Mit viel Rückenwind ging es über die Dörfer nach Weimar, immer wieder mit dem Blick zum Ettersberg und dem Mahnmal des KZ Buchenwald.
In Weimar habe ich vier glückliche Jahre verbracht, bis es mir dann genug war mit Beschaulichkeit und den ewigen Klassikern, und ich leichten Herzens nach Berlin ging. Aber ich bin immer mal wieder gern hier, Freunde besuchen, Museen anschauen, Spazierengehen. Und so nahm ich kurz nach 11 im „Resi“, meinem alten Lieblingslokal, Platz für ein zweites Frühstück. Das „Resi“ ist und bleibt eine Institution mit Stil. Bei aller Auswahl, die ich in Berlin habe, ich fand dort bisher nichts wirklich Vergleichbares. Gewiss viel Anderes, Schönes auch, aber kein „Resi“.
In Weimar machte auch Seume Station. Er stand ja mit vielen Vertretern der Weimarer Klassik in Kontakt.
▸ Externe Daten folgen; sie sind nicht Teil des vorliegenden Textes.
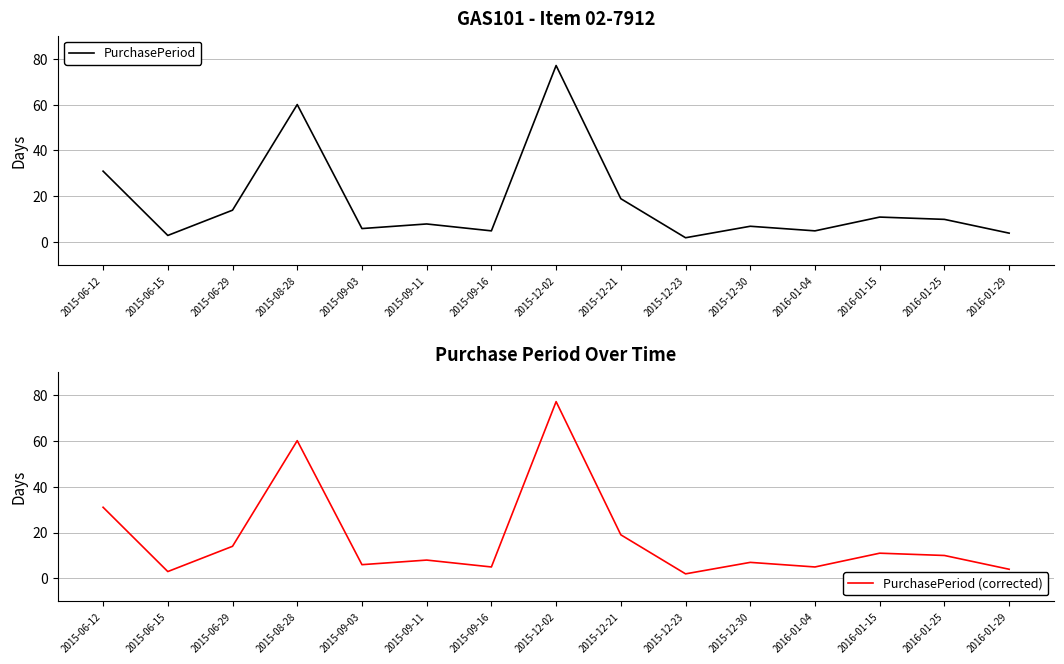

At which label does PurchasePeriod (corrected) reach its minimum?

2015-12-23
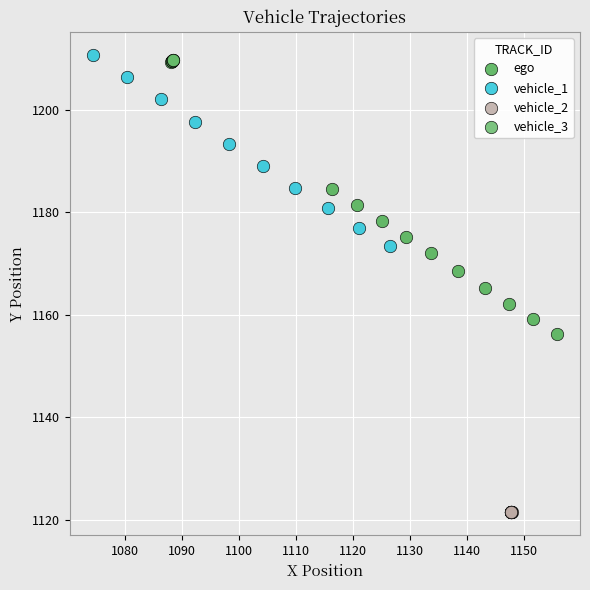

Which series has the largest Y range (max minus min)?

vehicle_1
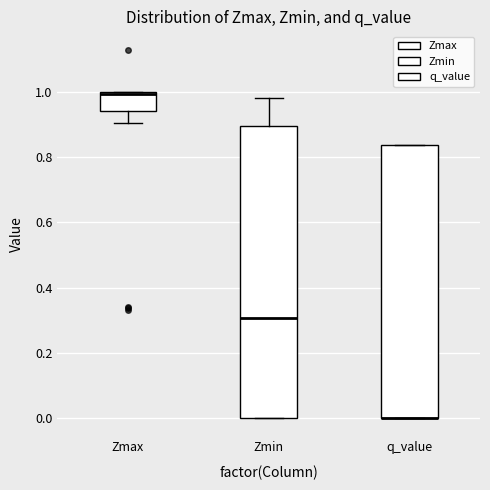

Reading left to right, read every box against the y-axis: the position of its median line, the range the box covers, and the ends of its whiskers. The values are not printed on the chart, so give them approximately, as read against the axis.

Zmax: median 1.00 (drawn on the box's upper edge), box 0.94 to 1.00, whiskers 0.90 to 1.00
Zmin: median 0.30, box 0.00 to 0.90, whiskers 0.00 to 0.98
q_value: median 0.00 (drawn on the box's lower edge), box 0.00 to 0.84, whiskers 0.00 to 0.84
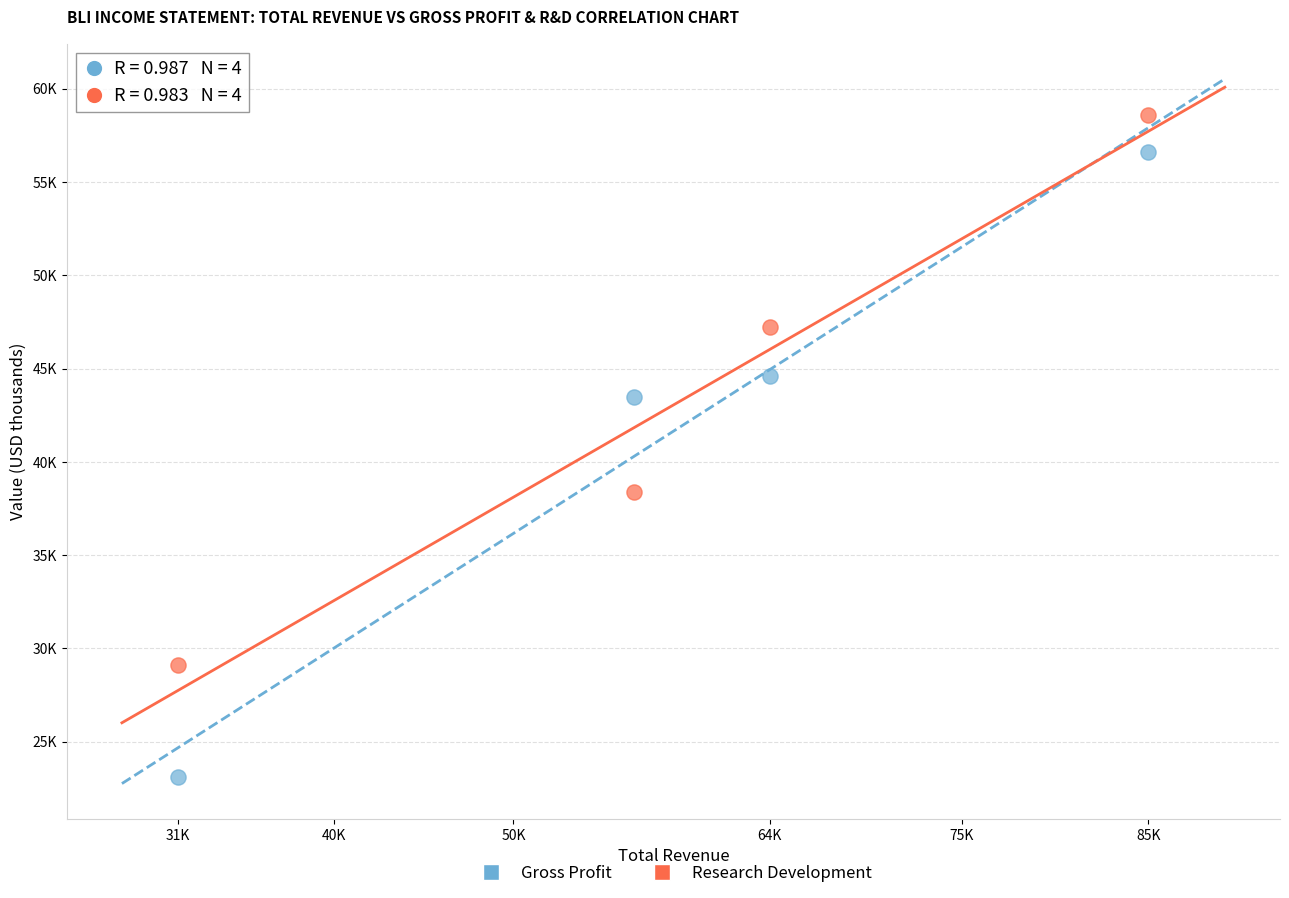

What are all the series names shown in the legend?

Gross Profit, Research Development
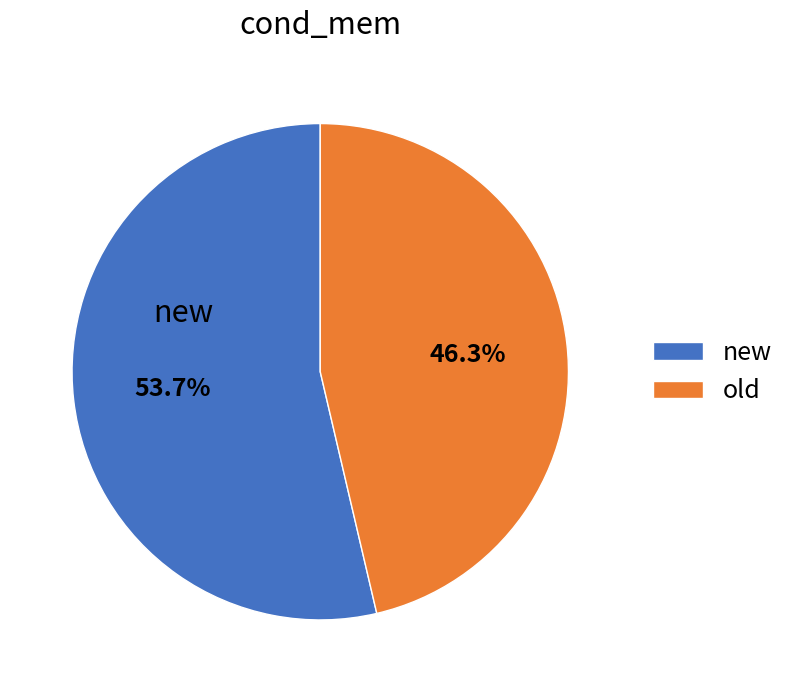

Rank the categories by value from lowest to highest.

old, new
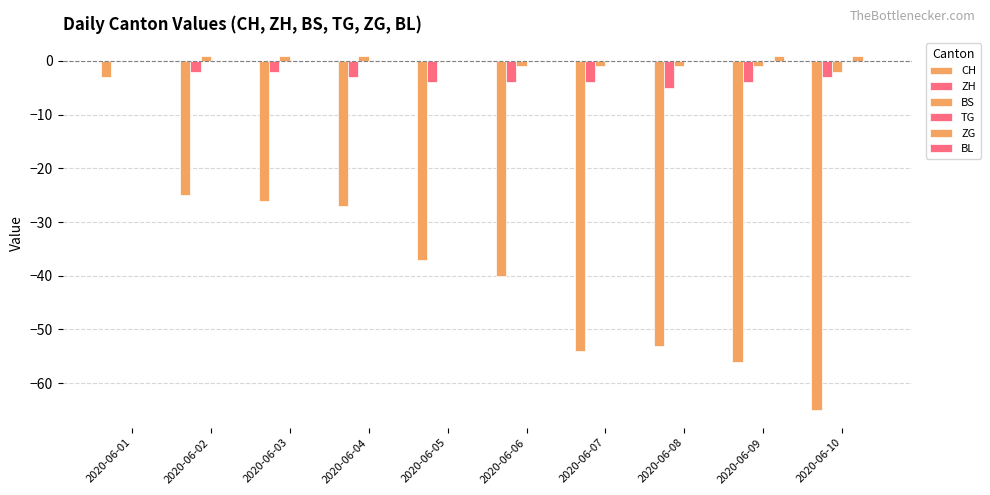

At which label does CH reach its minimum?

2020-06-10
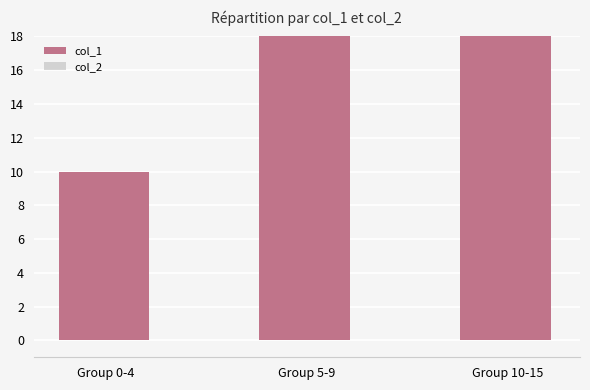

List the labels in order of col_2 value, smallest first.

Group 0-4, Group 5-9, Group 10-15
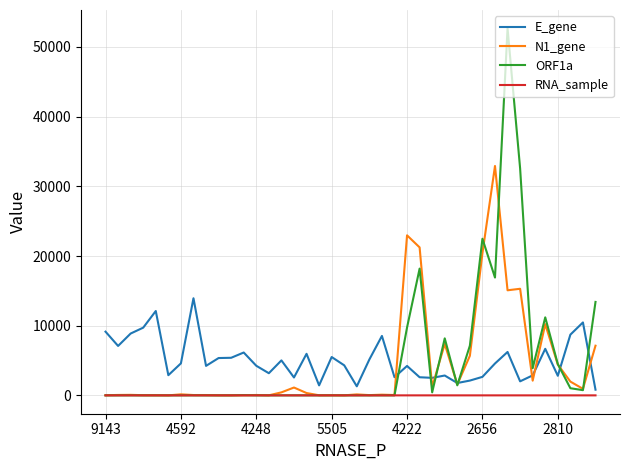

Which series has the largest range (max minus min)?

ORF1a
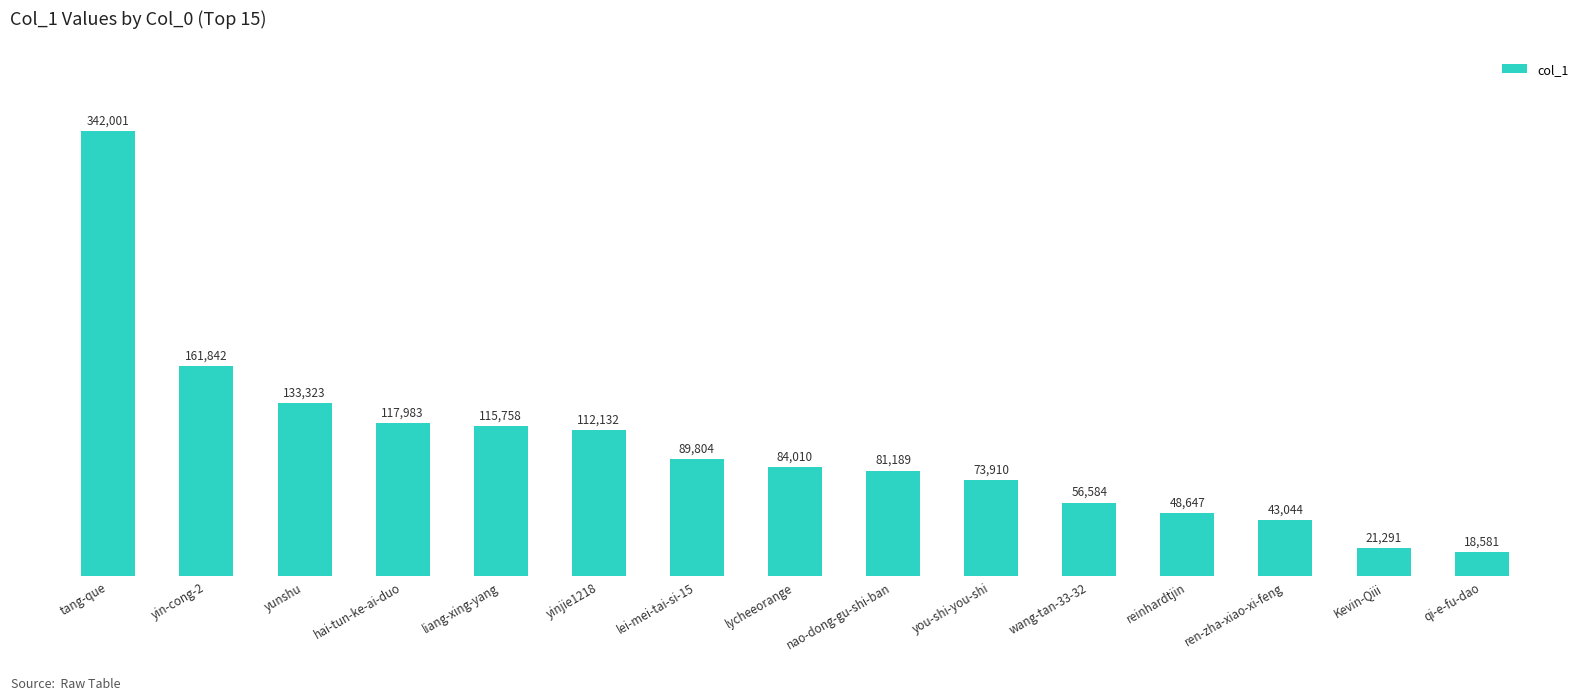

Where is the data nearest to the value 180291?

yin-cong-2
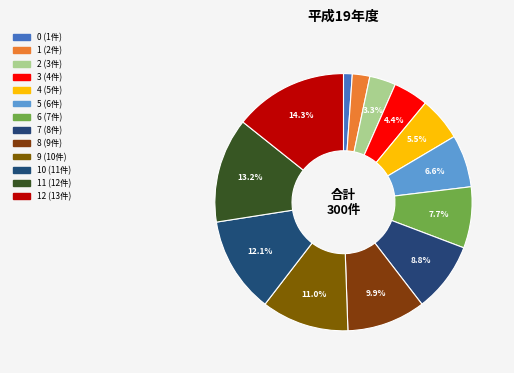

How many slices are in this pie chart?

13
„In Weimar freute ich mich einige Männer wiederzusehen, die das ganze Vaterland ehrt. Der Patriarch Wieland und der wirklich wackere Böttiger empfingen mich mit freundschaftlicher Wärme zurück. Die Herzogin Mutter hatte die Güte mit vieler Teilnahme sich nach ihren Freunden diesseit und jenseit der Pontinen zu erkundigen und den unbefangenen Pilger mit Freundlichkeit zu sich zu laden. Jedermann kennt und schätzt sie als die verehrungswürdigste Matrone, wenn sie auch nicht Fürstin wäre.“
Von Weimar nahm Seume den „Weg durchs Hölzchen“, das ist heute ein kleines Waldstück bei der Tiefurter Allee, längst mit Häusern bebaut. Ich verzichtete also auf ein Stück Ilmradweg und stieß auf diesen erst wieder einige Kilometer flussab. Da schönes Wetter war und die Unterkunft günstig, bin ich bis Bad Sulza durchgefahren. Wo auch immer genau – auf dem Weg nach Naumburg hatte Seume noch eine kleine militärische Begegnung:
„Als ich den andern Morgen durch das Hölzchen nach Naumburg herüber wandelte, begegnete mir ein Preußisches Bataillon, das nach Erfurt zog. Wenn man in dem nämlichen Rocke mit der nämlichen Chaussüre über Wien und Rom nach Syrakus und über Paris zurückgegangen ist, mag der Aufzug freilich etwas unscheinbar werden. Es ist die nicht löbliche Gewohnheit unserer deutschen Landsleute, mit den Fremden zuweilen etwas unfein Neckerei zu treiben. Die Soldaten waren ordonnanzmäßig artig genug; aber einige Offiziere geruhten sich mit meiner Personalität ein Späßchen zu machen. Ich ging natürlich den Fußsteg am Busche hin, und der Heereszug zog den Heerweg. Einer der Herren fragte seinen Kameraden in einem etwas ausgezeichneten pommerischen Dialekte, den man auf dem Papier nicht so angenehm nachmachen kann: Was ist das für ein Kerl, der dort geht? Der andere antwortete zu meiner Bezeichnung: Er wird wohl gehen und das Handwerk begrüßen. Nein, hörte ich eine andere Stimme, ich weiß nicht was es für ein närrischer Kerl sein mag; ich habe ihn gestern bei der Herzogin im Garten sitzen sehen.“
Tja, die Neckereien mit den Fremden. Nachdem ich gestern schon die miefige Seite Thüringens konstatieren durfte, fiel heute in einem Gespräch ein bemerkenswerter Satz: Ein Leistungssportler mit dunkler Haut, den es von Erfurt zufällig nach Wien verschlug, erklärte, er werde auf keinen Fall nach Thüringen zurückkehren. Bitter. Und ich denke an die Kolleginnen und Kollegen in Leipzig, an unser kleines Team, das sich aus neun verschiedenen Nationen gebildet hat. Wir dürfen die blaubraune Soße nicht dulden. Und: es ist einfach, den Faschismus zu erklären, wie er sich zeigt, wenn er etabliert ist. Viel komplexer ist die Frage danach, wie er scheinbar so unbemerkt und plötzlich emporkommen kann. Und das ist glaube ich das eigentlich gefährliche: die Protagonisten im Alltag machen lassen, reden lassen verbal wie nonverbal. Das Erodieren des demokratischen Alltags durch eine Kultur des Schulterzuckens.
Kurz vor Neudietendorf. Blick auf den Glockenturm der Gedenkstätte auf dem Ettersberg.
Tag 28 Von Erfurt über Weimar nach Bad Sulza
Schloss und Anna-Amalia-Biblionthek. Weimar.